* _Requirement 1_
In the article on cellular protein disposal, in which journal were the findings published?
* _Requirement 2_
Decide whether each statement agrees with the article on cellular protein disposal, answering yes or no and quoting the deciding words: (a) The study was carried out at Harvard Medical School. (b) The tagging of proteins with ubiquitin molecules is known as the "kiss of death." (c) The new findings show that the quality-control process is regulated only through drugs.
* _Requirement 3_
Proceed with the article on cellular protein disposal from the point where it stops.

Document extract below:

Wednesday, February 20, 2019

Vigorous exercise, fasting, hormones improve elimination of toxic, misfolded, unnecessary proteins i


The body's ability to adapt to changing conditions and shifting physiologic demands is essential to survival. To do so, each cell must be able to dispose of damaged or unnecessary proteins--a quality-control mechanism critical for cellular performance and for the health of the entire organism.

Now, a study from Harvard Medical School shows that intense exercise, fasting and an array of hormones can activate cells' built-in protein disposal system and enhance their ability to purge defective, toxic or unneeded proteins.

The findings, published Feb. 19 in PNAS, reveal a previously unknown mechanism used by the body to rapidly turn on the molecular machinery responsible for junk-protein removal, allowing cells to adapt their protein content to meet new demands. This mechanism, the study shows, is triggered by fluctuations in hormone levels, which signal changes in physiologic conditions.

"Our findings show that the body has a built-in mechanism for cranking up the molecular machinery responsible for waste-protein removal that is so critical for the cells' ability to adapt to new conditions," said Alfred Goldberg, senior author on the study and professor of cell biology in the Blavatnik Institute at Harvard Medical School.

Cellular house cleaning in disease and health Malfunctions in the cells' protein-disposal machinery can lead to the accumulation of misfolded proteins, which clog up the cell, interfere with its functions and, over time, precipitate the development of diseases, including neurodegenerative conditions such as ALS and Alzheimer's.
The best-studied biochemical system used by cells to remove junk proteins is the ubiquitin-proteasome pathway. It involves the tagging of defective or unneeded proteins with ubiquitin molecules--a process known as the "kiss of death," which marks proteins for destruction by the cell's protein-disposal unit, known as 26S proteasome.
Past research by Goldberg's lab has shown that this machinery can be activated by pharmacological agents that boost the levels of a molecule known as cAMP, an intracellular messenger, which in turn switches on the enzyme protein kinase A.
The team's previous work has shown that cAMP-stimulating drugs enhance the destruction of defective or toxic proteins, particularly mutant proteins that can lead to neurodegenerative conditions.
The new findings, however, reveal that this quality-control process is continually regulated independent of drugs by shifts in physiological states and corresponding changes in hormones.

End of Document extract.
Information below:

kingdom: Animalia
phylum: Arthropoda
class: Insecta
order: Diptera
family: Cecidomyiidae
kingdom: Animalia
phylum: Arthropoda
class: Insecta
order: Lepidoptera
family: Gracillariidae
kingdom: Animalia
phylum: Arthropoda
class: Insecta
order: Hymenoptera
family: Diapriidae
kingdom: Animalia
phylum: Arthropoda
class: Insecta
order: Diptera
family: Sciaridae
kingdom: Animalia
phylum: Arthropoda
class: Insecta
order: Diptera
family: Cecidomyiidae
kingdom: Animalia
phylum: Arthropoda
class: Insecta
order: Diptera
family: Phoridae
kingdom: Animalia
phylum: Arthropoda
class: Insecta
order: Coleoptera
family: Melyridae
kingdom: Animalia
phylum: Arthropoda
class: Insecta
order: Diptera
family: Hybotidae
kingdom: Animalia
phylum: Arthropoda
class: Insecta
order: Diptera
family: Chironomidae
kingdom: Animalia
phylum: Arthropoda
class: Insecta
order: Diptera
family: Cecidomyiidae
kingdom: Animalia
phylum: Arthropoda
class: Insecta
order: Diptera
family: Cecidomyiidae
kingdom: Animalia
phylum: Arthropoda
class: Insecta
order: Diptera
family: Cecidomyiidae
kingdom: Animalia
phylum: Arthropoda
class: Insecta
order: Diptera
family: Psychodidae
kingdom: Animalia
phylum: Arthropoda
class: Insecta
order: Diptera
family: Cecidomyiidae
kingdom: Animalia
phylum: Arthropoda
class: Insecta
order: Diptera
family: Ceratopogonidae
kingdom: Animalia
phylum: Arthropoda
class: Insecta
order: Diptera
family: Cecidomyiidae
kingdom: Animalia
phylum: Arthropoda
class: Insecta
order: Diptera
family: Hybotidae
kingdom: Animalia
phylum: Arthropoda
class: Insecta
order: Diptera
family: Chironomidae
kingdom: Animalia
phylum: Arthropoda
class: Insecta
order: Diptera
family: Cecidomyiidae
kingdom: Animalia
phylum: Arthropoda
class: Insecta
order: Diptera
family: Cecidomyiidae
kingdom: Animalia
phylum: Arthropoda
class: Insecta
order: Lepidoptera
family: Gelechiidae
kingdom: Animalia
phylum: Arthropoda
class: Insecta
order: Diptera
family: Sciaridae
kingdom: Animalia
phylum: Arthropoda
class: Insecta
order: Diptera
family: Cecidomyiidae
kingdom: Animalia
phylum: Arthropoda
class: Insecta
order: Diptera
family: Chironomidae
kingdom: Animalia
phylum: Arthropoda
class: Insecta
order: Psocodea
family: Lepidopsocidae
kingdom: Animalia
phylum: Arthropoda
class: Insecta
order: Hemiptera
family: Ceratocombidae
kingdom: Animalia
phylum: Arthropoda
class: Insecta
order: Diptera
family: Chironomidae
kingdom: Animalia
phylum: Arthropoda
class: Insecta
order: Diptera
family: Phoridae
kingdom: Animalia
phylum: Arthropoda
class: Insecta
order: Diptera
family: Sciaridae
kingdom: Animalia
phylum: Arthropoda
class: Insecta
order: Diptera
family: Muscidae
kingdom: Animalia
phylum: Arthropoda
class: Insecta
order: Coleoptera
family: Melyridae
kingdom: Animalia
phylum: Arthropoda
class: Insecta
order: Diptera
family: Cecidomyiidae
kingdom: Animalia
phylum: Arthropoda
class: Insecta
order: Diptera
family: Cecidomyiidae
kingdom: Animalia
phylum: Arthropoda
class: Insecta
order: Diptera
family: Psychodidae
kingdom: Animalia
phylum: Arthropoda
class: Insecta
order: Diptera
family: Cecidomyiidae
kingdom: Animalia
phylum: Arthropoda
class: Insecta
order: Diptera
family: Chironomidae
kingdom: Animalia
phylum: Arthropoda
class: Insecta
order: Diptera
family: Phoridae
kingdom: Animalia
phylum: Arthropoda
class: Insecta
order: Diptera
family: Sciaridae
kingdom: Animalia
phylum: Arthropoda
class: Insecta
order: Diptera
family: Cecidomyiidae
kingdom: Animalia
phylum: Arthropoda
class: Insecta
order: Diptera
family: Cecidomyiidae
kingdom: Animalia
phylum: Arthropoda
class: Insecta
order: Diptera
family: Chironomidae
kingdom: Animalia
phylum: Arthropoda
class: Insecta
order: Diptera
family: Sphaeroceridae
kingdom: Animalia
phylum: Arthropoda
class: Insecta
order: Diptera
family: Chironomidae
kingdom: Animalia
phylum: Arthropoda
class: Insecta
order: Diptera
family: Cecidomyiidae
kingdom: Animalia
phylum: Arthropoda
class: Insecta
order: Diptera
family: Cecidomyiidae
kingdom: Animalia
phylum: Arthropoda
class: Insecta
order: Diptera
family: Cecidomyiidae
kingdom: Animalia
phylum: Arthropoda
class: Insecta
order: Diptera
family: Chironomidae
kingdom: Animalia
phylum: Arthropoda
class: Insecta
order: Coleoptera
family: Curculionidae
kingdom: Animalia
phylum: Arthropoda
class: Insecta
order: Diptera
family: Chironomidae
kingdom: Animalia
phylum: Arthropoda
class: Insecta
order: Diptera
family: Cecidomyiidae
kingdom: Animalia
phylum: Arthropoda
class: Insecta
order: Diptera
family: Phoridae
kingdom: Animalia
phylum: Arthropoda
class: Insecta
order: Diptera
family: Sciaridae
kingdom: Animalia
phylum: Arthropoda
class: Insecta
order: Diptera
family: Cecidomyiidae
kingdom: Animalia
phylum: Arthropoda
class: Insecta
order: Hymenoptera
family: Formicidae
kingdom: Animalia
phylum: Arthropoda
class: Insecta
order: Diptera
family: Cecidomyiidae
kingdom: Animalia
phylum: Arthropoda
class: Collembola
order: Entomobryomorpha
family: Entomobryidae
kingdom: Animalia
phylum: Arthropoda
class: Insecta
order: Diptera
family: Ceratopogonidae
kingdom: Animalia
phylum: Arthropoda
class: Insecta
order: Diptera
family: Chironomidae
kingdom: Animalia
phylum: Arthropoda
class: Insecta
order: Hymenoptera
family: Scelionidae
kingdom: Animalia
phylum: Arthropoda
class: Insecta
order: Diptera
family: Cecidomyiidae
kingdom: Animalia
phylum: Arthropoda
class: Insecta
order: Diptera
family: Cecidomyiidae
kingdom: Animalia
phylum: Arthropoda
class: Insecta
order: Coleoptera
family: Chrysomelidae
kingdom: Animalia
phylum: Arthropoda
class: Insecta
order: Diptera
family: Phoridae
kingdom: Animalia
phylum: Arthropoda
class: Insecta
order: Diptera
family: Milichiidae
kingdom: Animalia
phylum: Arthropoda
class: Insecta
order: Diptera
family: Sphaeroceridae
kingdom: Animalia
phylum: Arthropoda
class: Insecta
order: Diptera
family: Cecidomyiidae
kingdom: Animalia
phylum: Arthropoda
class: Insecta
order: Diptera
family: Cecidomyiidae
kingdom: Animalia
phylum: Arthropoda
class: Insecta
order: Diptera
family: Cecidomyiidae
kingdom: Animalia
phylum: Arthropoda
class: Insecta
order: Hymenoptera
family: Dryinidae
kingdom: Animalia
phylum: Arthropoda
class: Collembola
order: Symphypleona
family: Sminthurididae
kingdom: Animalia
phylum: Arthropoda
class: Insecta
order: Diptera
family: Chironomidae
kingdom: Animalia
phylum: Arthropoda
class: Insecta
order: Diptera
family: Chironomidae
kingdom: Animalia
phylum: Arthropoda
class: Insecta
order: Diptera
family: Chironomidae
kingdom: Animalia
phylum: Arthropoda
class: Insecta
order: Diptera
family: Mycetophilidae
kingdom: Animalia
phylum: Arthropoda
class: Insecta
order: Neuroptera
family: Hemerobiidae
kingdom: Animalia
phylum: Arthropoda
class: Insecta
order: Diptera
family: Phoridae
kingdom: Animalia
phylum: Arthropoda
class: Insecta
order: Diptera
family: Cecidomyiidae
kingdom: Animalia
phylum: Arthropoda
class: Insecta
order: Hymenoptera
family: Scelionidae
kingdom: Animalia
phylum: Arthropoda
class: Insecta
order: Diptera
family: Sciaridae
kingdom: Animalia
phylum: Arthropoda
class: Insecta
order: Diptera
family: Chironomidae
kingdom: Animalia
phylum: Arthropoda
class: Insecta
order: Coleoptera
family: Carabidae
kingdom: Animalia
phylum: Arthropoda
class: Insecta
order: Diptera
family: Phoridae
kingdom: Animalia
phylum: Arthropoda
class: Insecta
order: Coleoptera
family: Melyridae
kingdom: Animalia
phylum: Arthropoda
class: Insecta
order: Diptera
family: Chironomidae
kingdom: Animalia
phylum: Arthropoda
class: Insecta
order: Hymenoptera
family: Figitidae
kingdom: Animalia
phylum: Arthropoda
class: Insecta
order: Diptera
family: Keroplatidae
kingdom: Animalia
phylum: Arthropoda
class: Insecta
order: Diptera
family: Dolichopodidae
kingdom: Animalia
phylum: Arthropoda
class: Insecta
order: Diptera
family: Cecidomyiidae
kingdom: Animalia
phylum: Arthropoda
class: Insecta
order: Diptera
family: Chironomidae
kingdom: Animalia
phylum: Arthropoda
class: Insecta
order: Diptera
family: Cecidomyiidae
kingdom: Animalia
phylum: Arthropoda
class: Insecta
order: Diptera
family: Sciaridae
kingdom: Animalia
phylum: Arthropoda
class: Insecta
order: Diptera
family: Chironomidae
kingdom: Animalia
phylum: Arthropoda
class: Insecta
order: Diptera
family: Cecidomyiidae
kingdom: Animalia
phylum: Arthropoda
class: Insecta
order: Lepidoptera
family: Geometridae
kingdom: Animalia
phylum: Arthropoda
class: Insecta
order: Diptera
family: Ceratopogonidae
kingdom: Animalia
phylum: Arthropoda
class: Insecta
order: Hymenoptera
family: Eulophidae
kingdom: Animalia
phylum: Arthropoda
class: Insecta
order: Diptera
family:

End of Information.

* _Task result 1_
PNAS, on Feb. 19.

* _Task result 2_
(a) Yes: "a study from Harvard Medical School shows that intense exercise, fasting and an array of hormones can activate cells' built-in protein disposal system"
(b) Yes: "the tagging of defective or unneeded proteins with ubiquitin molecules--a process known as the "kiss of death,""
(c) No: "this quality-control process is continually regulated independent of drugs by shifts in physiological states and corresponding changes in hormones"

* _Task result 3_
Past research, including work from Goldberg's lab, has focused predominantly on reining in overactive protein breakdown--a state of excessive protein removal that can cause muscle wasting in cancer patients or give rise to several types of muscle atrophy. In fact, a proteasome inhibitor drug that tamps down the activity of the protein-disposal machinery, developed by Goldberg and team, has been widely used for the treatment of multiple myeloma, a common type of blood cancer, marked by abnormal protein accumulation and overworked proteasomes.
The team's latest work, by contrast, is focused on developing therapies that do the exact opposite--invigorate the cell's protein-disposal machinery when it is too sluggish. These newest findings open the door--at least conceptually--to precisely such treatments.
"We believe our findings set the stage for the development of therapies that harness the cells' natural ability to dispose of proteins and thus enhance the removal of toxic proteins that cause disease," said study lead investigator Jordan VerPlank, a postdoctoral research fellow in cell biology in the Blavatnik Institute at Harvard Medical School.
Such treatments, the team said, may not necessarily involve the design of new molecules but instead stimulate the cell's built-in capacity for quality control.
"This is truly a new way of looking at whether we can turn up the cellular vacuum cleaner," Goldberg said. "We thought this would require the development of new types of molecules, but we hadn't truly appreciated that our cells continually activate this process.
"The beauty and the surprise of it is that such new treatments may involve churning a natural endogenous pathway and harnessing the body's preexisting capacity to perform quality control," he added.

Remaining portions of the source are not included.